• [SELECTED EXCERPT]:
- Opening Delimiter -

In examples, one or more DNN parameters may be indicated, and may include, for example, time shift, double convolution (Double Conv), down sample, up sample, output convolution, and or linear parameters. The time shift may be an algorithmic operation that pads the CIR, appropriately, based on the TDOA value. The double convolution may include, for example, a first convolution (first conv1d) and/or second convolution (second conv1d). The first conv1d may be a 1d convolution taking in C_in input channels and outputting C_out output channels with a kernel of size 3 and zero padding to maintain the input data dimensionality. The second conv1d may be a 1d convolution taking in C_out input channels and outputting C_out output channels with a kernel of size 3 and zero padding to maintain the input data dimensionality. The value of C_in and C_out may depend on the U-Net stage, as shown in FIG. 11. The intermediate skip connections in the U-Net may concatenate the data along the channel dimension to effectively double the input channels to the subsequent Double Conv block. The final Double Conv block may outputs 16 channels.
The down sample may be the maxpool operation that reduces the input dimensionality by, for example, 2. The up sample may include increasing the input dimensionality by a factor of 2 using, for example, bilinear interpolation. The output convolution (conv1d) may be a 1d convolution with a kernel of, for example, size 1 and 6 output channels. The linear parameter may indicate a linear layer and/or fully connected DNN layer with, for example, an input dimension of 1536 and an output dimension of 128.
FIG. 12 is a diagram 1100 illustrating an example embedding block and an example process for generating an embedding vector by combining CIR features and TRP positional information. This embedding vector may encapsulate both spatial and feature-based information, enabling its use in positioning tasks. DNN parameters may include, for example, random Fourier features (RFF). The RFF may be evaluated with parameters sigma=10.0 and output dimension 64 for each of the sine and cosine feature. The resulting output of the RFF block may be a vector of dimension 128. A linear layer may be utilized, and may be a fully connected DNN layer with input size 128 and output size 128 for each of the layers. The position embedding may be concatenated to the CIR embedding to create the final embedding of dimension 256.

- Closing Delimiter -

• [DATA BLOCK]:

- Opening Delimiter -

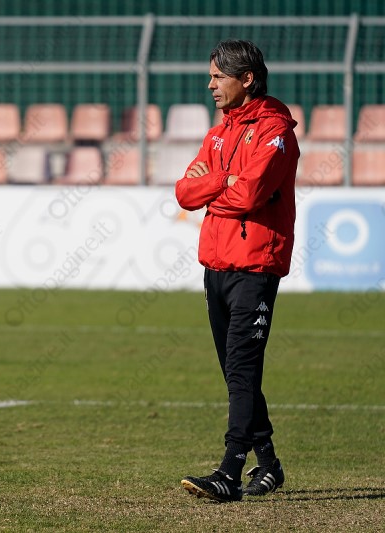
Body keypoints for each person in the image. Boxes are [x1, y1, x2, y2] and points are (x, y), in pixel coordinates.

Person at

- Closing Delimiter -

• [YOUR OBJECTIVE]:
Repeat the portion of the excerpt on the network parameters that opens with the words containing "The down sample" and closes with "dimension of 128.".

• [OUTPUT OF THE TASK]:
The down sample may be the maxpool operation that reduces the input dimensionality by, for example, 2. The up sample may include increasing the input dimensionality by a factor of 2 using, for example, bilinear interpolation. The output convolution (conv1d) may be a 1d convolution with a kernel of, for example, size 1 and 6 output channels. The linear parameter may indicate a linear layer and/or fully connected DNN layer with, for example, an input dimension of 1536 and an output dimension of 128.